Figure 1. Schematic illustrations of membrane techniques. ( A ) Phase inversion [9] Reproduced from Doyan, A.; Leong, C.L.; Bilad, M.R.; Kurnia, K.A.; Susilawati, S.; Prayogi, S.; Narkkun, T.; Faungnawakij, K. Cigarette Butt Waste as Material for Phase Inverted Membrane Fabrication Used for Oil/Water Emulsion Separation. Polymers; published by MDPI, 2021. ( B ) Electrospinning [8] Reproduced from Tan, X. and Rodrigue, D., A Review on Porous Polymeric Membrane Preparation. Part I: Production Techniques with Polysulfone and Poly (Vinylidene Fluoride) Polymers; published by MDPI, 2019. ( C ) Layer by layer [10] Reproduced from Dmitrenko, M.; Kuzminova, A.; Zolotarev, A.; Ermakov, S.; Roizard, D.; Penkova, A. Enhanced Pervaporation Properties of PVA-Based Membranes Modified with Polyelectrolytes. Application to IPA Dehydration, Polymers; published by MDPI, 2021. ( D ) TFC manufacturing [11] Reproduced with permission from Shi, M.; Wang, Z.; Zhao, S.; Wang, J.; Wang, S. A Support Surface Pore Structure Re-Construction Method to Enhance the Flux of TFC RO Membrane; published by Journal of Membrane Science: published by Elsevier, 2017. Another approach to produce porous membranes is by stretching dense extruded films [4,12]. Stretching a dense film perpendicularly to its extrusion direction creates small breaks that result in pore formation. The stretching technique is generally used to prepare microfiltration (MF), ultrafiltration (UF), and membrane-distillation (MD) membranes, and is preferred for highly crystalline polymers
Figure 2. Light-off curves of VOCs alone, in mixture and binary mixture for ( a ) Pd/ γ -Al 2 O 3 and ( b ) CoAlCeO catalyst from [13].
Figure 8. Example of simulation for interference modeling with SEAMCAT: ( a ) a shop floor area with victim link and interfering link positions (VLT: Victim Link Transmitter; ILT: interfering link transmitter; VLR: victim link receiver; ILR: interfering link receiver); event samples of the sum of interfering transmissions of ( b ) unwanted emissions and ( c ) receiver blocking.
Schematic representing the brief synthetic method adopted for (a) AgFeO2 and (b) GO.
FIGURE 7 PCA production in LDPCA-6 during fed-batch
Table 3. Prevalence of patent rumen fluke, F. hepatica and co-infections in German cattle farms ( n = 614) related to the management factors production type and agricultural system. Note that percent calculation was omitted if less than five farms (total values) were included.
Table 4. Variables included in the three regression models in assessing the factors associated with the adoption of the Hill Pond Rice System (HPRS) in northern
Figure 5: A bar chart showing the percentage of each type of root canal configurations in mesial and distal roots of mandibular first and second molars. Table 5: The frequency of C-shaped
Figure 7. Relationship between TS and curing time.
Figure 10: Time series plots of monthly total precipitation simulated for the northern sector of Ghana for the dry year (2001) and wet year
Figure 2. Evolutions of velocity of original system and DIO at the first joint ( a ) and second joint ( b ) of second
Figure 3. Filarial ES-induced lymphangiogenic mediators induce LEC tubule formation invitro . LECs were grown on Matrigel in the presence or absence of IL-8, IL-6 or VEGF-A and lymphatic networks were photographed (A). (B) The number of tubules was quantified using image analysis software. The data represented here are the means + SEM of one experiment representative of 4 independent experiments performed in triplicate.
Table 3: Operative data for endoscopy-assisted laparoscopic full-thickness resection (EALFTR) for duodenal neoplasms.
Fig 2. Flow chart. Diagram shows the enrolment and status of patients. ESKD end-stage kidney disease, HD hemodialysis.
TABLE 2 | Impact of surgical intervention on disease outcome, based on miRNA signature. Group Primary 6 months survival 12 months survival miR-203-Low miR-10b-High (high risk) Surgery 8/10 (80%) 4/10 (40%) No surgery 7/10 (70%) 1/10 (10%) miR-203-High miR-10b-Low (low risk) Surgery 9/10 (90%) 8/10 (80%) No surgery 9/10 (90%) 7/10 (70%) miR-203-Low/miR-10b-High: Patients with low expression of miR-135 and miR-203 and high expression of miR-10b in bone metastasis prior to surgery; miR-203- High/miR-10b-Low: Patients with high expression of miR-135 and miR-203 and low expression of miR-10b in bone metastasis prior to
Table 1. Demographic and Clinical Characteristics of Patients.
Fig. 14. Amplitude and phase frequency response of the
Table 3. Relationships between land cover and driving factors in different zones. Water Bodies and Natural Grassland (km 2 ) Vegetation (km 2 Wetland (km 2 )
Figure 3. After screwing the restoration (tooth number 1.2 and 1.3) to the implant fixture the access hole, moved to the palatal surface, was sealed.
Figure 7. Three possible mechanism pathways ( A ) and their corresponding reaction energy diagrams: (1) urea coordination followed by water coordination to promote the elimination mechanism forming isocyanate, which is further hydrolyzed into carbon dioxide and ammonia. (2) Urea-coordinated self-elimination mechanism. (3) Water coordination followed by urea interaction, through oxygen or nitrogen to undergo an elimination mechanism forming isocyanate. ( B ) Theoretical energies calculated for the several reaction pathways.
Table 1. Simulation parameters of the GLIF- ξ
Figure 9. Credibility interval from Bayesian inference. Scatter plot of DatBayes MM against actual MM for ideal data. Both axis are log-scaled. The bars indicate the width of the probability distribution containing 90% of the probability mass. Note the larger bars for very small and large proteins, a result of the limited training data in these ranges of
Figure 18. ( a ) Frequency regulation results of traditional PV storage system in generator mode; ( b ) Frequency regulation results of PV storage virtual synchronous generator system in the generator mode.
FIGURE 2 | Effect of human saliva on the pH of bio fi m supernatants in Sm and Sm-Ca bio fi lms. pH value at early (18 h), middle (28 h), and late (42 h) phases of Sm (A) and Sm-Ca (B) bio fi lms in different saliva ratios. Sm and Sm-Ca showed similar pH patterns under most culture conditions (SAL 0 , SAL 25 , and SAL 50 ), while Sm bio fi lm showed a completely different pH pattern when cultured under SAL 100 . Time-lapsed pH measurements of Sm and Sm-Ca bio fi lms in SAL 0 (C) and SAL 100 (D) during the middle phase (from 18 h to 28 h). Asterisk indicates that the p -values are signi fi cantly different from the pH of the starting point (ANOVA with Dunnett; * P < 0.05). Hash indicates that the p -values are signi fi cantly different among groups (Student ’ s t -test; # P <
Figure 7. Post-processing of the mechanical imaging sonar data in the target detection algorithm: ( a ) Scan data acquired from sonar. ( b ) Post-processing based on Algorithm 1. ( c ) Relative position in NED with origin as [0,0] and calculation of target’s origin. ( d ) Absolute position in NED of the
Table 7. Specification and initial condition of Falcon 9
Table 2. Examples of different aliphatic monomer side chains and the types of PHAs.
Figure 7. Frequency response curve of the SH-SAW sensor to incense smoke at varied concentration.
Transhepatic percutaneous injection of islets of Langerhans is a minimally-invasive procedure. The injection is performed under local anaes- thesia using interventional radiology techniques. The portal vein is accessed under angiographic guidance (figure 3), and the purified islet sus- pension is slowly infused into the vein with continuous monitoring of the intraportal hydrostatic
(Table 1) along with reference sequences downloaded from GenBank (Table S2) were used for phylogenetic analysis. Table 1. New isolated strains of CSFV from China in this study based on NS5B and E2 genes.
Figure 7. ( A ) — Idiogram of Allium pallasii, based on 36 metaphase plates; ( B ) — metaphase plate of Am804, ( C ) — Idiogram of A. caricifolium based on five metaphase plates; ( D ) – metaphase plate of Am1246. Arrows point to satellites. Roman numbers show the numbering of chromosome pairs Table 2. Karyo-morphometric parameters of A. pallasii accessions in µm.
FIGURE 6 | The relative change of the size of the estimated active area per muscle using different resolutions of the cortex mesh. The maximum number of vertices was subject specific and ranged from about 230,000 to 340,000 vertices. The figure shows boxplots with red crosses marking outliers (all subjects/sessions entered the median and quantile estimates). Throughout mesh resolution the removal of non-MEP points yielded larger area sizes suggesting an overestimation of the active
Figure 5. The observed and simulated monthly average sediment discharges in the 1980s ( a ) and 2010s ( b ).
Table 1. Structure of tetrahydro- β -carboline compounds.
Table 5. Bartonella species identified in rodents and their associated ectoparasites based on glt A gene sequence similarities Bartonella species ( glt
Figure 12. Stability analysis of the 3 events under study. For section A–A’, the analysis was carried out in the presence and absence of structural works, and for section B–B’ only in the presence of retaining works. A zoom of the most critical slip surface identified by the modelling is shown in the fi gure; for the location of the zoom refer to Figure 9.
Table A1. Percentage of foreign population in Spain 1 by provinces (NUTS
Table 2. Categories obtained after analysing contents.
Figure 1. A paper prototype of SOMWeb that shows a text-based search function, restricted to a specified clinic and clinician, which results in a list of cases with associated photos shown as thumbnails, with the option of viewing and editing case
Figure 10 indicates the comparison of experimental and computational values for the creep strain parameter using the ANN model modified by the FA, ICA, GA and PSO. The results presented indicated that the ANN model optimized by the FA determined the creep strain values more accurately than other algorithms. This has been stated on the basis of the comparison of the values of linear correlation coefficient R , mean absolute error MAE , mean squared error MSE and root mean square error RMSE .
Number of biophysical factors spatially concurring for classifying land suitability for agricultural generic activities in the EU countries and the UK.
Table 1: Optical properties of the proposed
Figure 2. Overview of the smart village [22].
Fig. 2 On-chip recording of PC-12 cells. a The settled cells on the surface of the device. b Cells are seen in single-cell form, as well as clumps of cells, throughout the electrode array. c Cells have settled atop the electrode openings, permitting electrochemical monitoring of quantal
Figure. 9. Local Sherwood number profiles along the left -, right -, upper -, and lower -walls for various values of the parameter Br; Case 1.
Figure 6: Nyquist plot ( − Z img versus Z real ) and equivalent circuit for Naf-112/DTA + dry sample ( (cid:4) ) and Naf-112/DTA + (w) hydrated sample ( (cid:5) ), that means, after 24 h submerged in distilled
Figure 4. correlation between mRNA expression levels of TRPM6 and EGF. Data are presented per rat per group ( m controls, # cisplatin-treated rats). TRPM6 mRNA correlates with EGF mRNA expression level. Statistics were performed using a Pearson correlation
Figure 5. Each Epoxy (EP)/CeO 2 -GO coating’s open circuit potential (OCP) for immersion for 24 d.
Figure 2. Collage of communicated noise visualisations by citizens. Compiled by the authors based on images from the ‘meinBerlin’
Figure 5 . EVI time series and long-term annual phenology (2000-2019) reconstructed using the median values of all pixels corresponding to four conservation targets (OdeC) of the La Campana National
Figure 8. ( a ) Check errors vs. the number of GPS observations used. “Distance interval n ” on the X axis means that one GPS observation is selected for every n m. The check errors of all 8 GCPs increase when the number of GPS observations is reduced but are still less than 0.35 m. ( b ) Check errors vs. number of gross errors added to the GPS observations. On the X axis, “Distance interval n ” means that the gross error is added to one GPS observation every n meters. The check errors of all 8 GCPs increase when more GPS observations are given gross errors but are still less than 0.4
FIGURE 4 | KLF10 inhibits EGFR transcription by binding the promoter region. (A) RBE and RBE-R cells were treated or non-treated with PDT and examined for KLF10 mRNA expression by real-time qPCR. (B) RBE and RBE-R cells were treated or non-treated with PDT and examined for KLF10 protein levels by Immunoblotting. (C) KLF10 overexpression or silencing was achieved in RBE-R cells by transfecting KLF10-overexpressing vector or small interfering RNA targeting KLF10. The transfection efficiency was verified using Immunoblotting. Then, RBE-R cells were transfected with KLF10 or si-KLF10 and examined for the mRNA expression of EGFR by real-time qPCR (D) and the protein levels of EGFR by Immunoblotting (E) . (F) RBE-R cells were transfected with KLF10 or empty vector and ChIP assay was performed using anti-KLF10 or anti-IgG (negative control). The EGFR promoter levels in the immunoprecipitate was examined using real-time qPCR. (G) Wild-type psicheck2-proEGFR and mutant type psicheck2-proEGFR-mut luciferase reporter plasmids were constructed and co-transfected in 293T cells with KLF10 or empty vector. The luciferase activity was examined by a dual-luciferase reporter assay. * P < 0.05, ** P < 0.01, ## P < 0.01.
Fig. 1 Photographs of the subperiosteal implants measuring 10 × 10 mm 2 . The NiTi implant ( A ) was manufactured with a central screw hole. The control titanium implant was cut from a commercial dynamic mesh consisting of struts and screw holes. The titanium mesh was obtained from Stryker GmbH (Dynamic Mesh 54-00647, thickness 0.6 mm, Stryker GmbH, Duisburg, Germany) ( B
┄┄┄┄┄┄┄┄┄┄┄┄┄┄┄┄┄┄┄┄
** Task **
Which lines run from the one holding "Fig. 2 On-chip" through the one holding "Figure 6: Nyquist" in the records above? Repeat them exactly, both included, and nothing more.

** Solution below **
Fig. 2 On-chip recording of PC-12 cells. a The settled cells on the surface of the device. b Cells are seen in single-cell form, as well as clumps of cells, throughout the electrode array. c Cells have settled atop the electrode openings, permitting electrochemical monitoring of quantal
Figure. 9. Local Sherwood number profiles along the left -, right -, upper -, and lower -walls for various values of the parameter Br; Case 1.
Figure 6: Nyquist plot ( − Z img versus Z real ) and equivalent circuit for Naf-112/DTA + dry sample ( (cid:4) ) and Naf-112/DTA + (w) hydrated sample ( (cid:5) ), that means, after 24 h submerged in distilled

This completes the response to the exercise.